Task directions:
Examine the records and identify each line that includes the string "Receiver". Copy those lines.
------ Extracted data ------
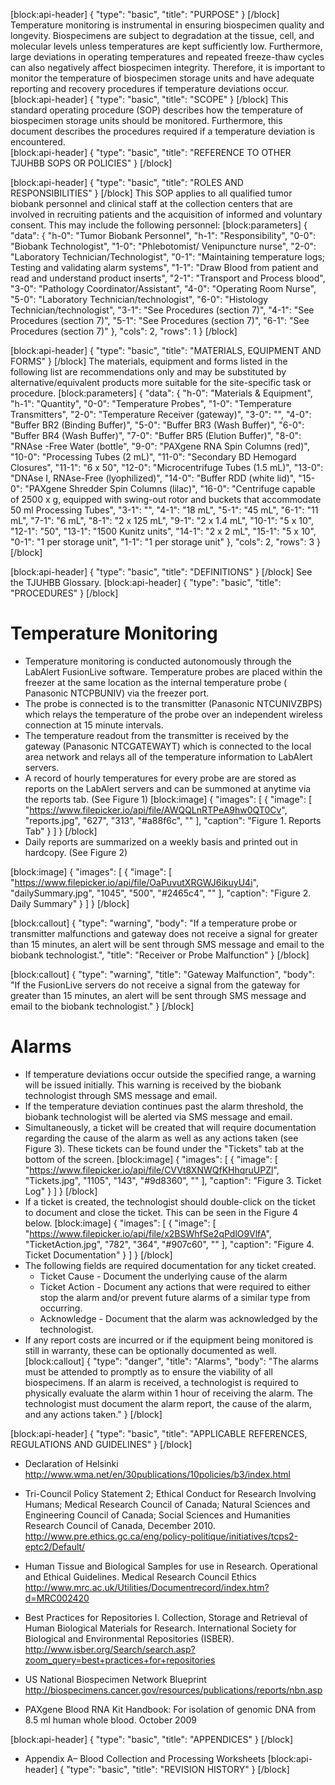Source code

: [block:api-header]
{
  "type": "basic",
  "title": "PURPOSE"
}
[/block]
Temperature monitoring is instrumental in ensuring biospecimen quality and longevity. Biospecimens are subject to degradation at the tissue, cell, and molecular levels unless temperatures are kept sufficiently low. Furthermore, large deviations in operating temperatures and repeated freeze-thaw cycles can also negatively affect biospecimen integrity. Therefore, it is important to monitor the temperature of biospecimen storage units and have adequate reporting and recovery procedures if temperature deviations occur.
[block:api-header]
{
  "type": "basic",
  "title": "SCOPE"
}
[/block]
This standard operating procedure (SOP) describes how the temperature of biospecimen storage units should be monitored. Furthermore, this document describes the procedures required if a temperature deviation is encountered.  
[block:api-header]
{
  "type": "basic",
  "title": "REFERENCE TO OTHER TJUHBB SOPS OR POLICIES"
}
[/block]

[block:api-header]
{
  "type": "basic",
  "title": "ROLES AND RESPONSIBILITIES"
}
[/block]
This SOP applies to all qualified tumor biobank personnel and clinical staff at the collection centers that are involved in recruiting patients and the acquisition of informed and voluntary consent.  This may include the following personnel:
[block:parameters]
{
  "data": {
    "h-0": "Tumor Biobank Personnel",
    "h-1": "Responsibility",
    "0-0": "Biobank Technologist",
    "1-0": "Phlebotomist/ Venipuncture nurse",
    "2-0": "Laboratory Technician/Technologist",
    "0-1": "Maintaining temperature logs; Testing and validating alarm systems",
    "1-1": "Draw Blood from patient and read and understand product inserts",
    "2-1": "Transport and Process blood",
    "3-0": "Pathology Coordinator/Assistant",
    "4-0": "Operating Room Nurse",
    "5-0": "Laboratory Technician/technologist",
    "6-0": "Histology Technician/technologist",
    "3-1": "See Procedures (section 7)",
    "4-1": "See Procedures (section 7)",
    "5-1": "See Procedures (section 7)",
    "6-1": "See Procedures (section 7)"
  },
  "cols": 2,
  "rows": 1
}
[/block]

[block:api-header]
{
  "type": "basic",
  "title": "MATERIALS, EQUIPMENT AND FORMS"
}
[/block]
The materials, equipment and forms listed in the following list are recommendations only and may be substituted by alternative/equivalent products more suitable for the site-specific task or procedure.
[block:parameters]
{
  "data": {
    "h-0": "Materials & Equipment",
    "h-1": "Quantity",
    "0-0": "Temperature Probes",
    "1-0": "Temperature Transmitters",
    "2-0": "Temperature Receiver (gateway)",
    "3-0": "",
    "4-0": "Buffer BR2 (Binding Buffer)",
    "5-0": "Buffer BR3 (Wash Buffer)",
    "6-0": "Buffer BR4 (Wash Buffer)",
    "7-0": "Buffer BR5 (Elution Buffer)",
    "8-0": "RNAse -Free Water (bottle",
    "9-0": "PAXgene RNA Spin Columns (red)",
    "10-0": "Processing Tubes (2 mL)",
    "11-0": "Secondary BD Hemogard Closures",
    "11-1": "6 x 50",
    "12-0": "Microcentrifuge Tubes (1.5 mL)",
    "13-0": "DNAse I, RNAse-Free (lyophilized)",
    "14-0": "Buffer RDD (white lid)",
    "15-0": "PAXgene Shredder Spin Columns (lilac)",
    "16-0": "Centrifuge capable of 2500 x g, equipped with swing-out rotor and buckets that accommodate 50 ml Processing Tubes",
    "3-1": "",
    "4-1": "18 mL",
    "5-1": "45 mL",
    "6-1": "11 mL",
    "7-1": "6 mL",
    "8-1": "2 x 125 mL",
    "9-1": "2 x 1.4 mL",
    "10-1": "5 x 10",
    "12-1": "50",
    "13-1": "1500 Kunitz units",
    "14-1": "2 x 2 mL",
    "15-1": "5 x 10",
    "0-1": "1 per storage unit",
    "1-1": "1 per storage unit"
  },
  "cols": 2,
  "rows": 3
}
[/block]

[block:api-header]
{
  "type": "basic",
  "title": "DEFINITIONS"
}
[/block]
See the TJUHBB Glossary.
[block:api-header]
{
  "type": "basic",
  "title": "PROCEDURES"
}
[/block]
# Temperature Monitoring
* Temperature monitoring is conducted autonomously through the LabAlert FusionLive software. Temperature probes are placed within the freezer at the same location as the internal temperature probe ( Panasonic NTCPBUNIV) via the freezer port.
* The probe is connected is to the transmitter (Panasonic NTCUNIVZBPS) which relays the temperature of the probe over an independent wireless connection at 15 minute intervals.
* The temperature readout from the transmitter is received by the gateway (Panasonic NTCGATEWAYT) which is connected to the local area network and relays all of the temperature information to LabAlert servers.
* A record of hourly temperatures for every probe are are stored as reports on the LabAlert servers and can be summoned at anytime via the reports tab. (See Figure 1)
[block:image]
{
  "images": [
    {
      "image": [
        "https://www.filepicker.io/api/file/AWQQLnRTPeA9hw0QT0Cv",
        "reports.jpg",
        "627",
        "313",
        "#a88f6c",
        ""
      ],
      "caption": "Figure 1. Reports Tab"
    }
  ]
}
[/block]
* Daily reports are summarized on a weekly basis and printed out in hardcopy. (See Figure 2)

[block:image]
{
  "images": [
    {
      "image": [
        "https://www.filepicker.io/api/file/OaPuvutXRGWJ6ikuyU4i",
        "dailySummary.jpg",
        "1045",
        "500",
        "#2465c4",
        ""
      ],
      "caption": "Figure 2. Daily Summary"
    }
  ]
}
[/block]

[block:callout]
{
  "type": "warning",
  "body": "If a temperature probe or transmitter malfunctions and gateway does not receive a signal for greater than 15 minutes, an alert will be sent through SMS message and email to the biobank technologist.",
  "title": "Receiver or Probe Malfunction"
}
[/block]

[block:callout]
{
  "type": "warning",
  "title": "Gateway Malfunction",
  "body": "If the FusionLive servers do not receive a signal from the gateway for greater than 15 minutes, an alert will be sent through SMS message and email to the biobank technologist."
}
[/block]
# Alarms
* If temperature deviations occur outside the specified range, a warning will be issued initially. This warning is received by the biobank technologist through SMS message and email. 
* If the temperature deviation continues past the alarm threshold, the biobank technologist will be alerted via SMS message and email. 
* Simultaneously, a ticket will be created that will require documentation regarding the cause of the alarm as well as any actions taken (see Figure 3). These tickets can be found under the "Tickets" tab at the bottom of the screen.
[block:image]
{
  "images": [
    {
      "image": [
        "https://www.filepicker.io/api/file/CVVt8XNWQfKHhqruUPZl",
        "Tickets.jpg",
        "1105",
        "143",
        "#9d8360",
        ""
      ],
      "caption": "Figure 3. Ticket Log"
    }
  ]
}
[/block]
* If a ticket is created, the technologist should double-click on the ticket to document and close the ticket. This can be seen in the Figure 4 below.
[block:image]
{
  "images": [
    {
      "image": [
        "https://www.filepicker.io/api/file/x2BSWhfSe2qPdlO9VlfA",
        "TicketAction.jpg",
        "782",
        "364",
        "#907c60",
        ""
      ],
      "caption": "Figure 4. Ticket Documentation"
    }
  ]
}
[/block]
* The following fields are required documentation for any ticket created.
    * Ticket Cause - Document the underlying cause of the alarm
    * Ticket Action - Document any actions that were required to either stop the alarm and/or prevent future alarms of a similar type from occurring.
    * Acknowledge - Document that the alarm was acknowledged by the technologist.
* If any report costs are incurred or if the equipment being monitored is still in warranty, these can be optionally documented as well.
[block:callout]
{
  "type": "danger",
  "title": "Alarms",
  "body": "The alarms must be attended to promptly as to ensure the viability of all biospecimens. If an alarm is received, a technologist is required to physically evaluate the alarm within 1 hour of receiving the alarm. The technologist must document the alarm report, the cause of the alarm, and any actions taken."
}
[/block]
 
[block:api-header]
{
  "type": "basic",
  "title": "APPLICABLE REFERENCES, REGULATIONS AND GUIDELINES"
}
[/block]
* Declaration of Helsinki
http://www.wma.net/en/30publications/10policies/b3/index.html

* Tri-Council Policy Statement 2; Ethical Conduct for Research Involving Humans; Medical Research Council of Canada; Natural Sciences and Engineering Council of Canada; Social Sciences and Humanities Research Council of Canada, December 2010.   
http://www.pre.ethics.gc.ca/eng/policy-politique/initiatives/tcps2-eptc2/Default/

* Human Tissue and Biological Samples for use in Research. Operational and Ethical Guidelines. Medical Research Council Ethics
http://www.mrc.ac.uk/Utilities/Documentrecord/index.htm?d=MRC002420

* Best Practices for Repositories I. Collection, Storage and Retrieval of Human Biological Materials for Research. International Society for Biological and Environmental Repositories (ISBER).
http://www.isber.org/Search/search.asp?zoom_query=best+practices+for+repositories

* US National Biospecimen Network Blueprint
http://biospecimens.cancer.gov/resources/publications/reports/nbn.asp

* PAXgene Blood RNA Kit Handbook: For isolation of genomic DNA from 8.5 ml human whole blood. October 2009

[block:api-header]
{
  "type": "basic",
  "title": "APPENDICES"
}
[/block]
* Appendix A– Blood Collection and Processing Worksheets
[block:api-header]
{
  "type": "basic",
  "title": "REVISION HISTORY"
}
[/block]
------
Result:
    "2-0": "Temperature Receiver (gateway)",
  "title": "Receiver or Probe Malfunction"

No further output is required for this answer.